▶ [What this task involves] Extract every line of the entries below and reproduce each one character for character, in the original order.

(Dataset rows)
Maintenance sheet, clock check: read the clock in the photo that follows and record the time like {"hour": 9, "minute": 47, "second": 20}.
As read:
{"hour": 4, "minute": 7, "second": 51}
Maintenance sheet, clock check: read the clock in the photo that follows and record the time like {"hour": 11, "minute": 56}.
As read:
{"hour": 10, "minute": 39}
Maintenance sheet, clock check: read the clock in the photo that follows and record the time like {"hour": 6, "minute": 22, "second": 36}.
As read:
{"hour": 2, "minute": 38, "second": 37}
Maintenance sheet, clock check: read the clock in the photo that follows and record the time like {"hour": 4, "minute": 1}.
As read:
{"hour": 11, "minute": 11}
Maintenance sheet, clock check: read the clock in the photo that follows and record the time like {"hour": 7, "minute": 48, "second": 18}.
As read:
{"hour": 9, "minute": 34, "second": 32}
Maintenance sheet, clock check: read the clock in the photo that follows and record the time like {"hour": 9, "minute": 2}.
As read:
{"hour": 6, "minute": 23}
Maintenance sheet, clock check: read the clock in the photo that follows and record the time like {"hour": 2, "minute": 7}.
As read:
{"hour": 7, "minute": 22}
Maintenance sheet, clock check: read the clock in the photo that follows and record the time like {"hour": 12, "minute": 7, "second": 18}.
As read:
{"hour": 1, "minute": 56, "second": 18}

▶ [Answer below]
Maintenance sheet, clock check: read the clock in the photo that follows and record the time like {"hour": 9, "minute": 47, "second": 20}.
As read:
{"hour": 4, "minute": 7, "second": 51}
Maintenance sheet, clock check: read the clock in the photo that follows and record the time like {"hour": 11, "minute": 56}.
As read:
{"hour": 10, "minute": 39}
Maintenance sheet, clock check: read the clock in the photo that follows and record the time like {"hour": 6, "minute": 22, "second": 36}.
As read:
{"hour": 2, "minute": 38, "second": 37}
Maintenance sheet, clock check: read the clock in the photo that follows and record the time like {"hour": 4, "minute": 1}.
As read:
{"hour": 11, "minute": 11}
Maintenance sheet, clock check: read the clock in the photo that follows and record the time like {"hour": 7, "minute": 48, "second": 18}.
As read:
{"hour": 9, "minute": 34, "second": 32}
Maintenance sheet, clock check: read the clock in the photo that follows and record the time like {"hour": 9, "minute": 2}.
As read:
{"hour": 6, "minute": 23}
Maintenance sheet, clock check: read the clock in the photo that follows and record the time like {"hour": 2, "minute": 7}.
As read:
{"hour": 7, "minute": 22}
Maintenance sheet, clock check: read the clock in the photo that follows and record the time like {"hour": 12, "minute": 7, "second": 18}.
As read:
{"hour": 1, "minute": 56, "second": 18}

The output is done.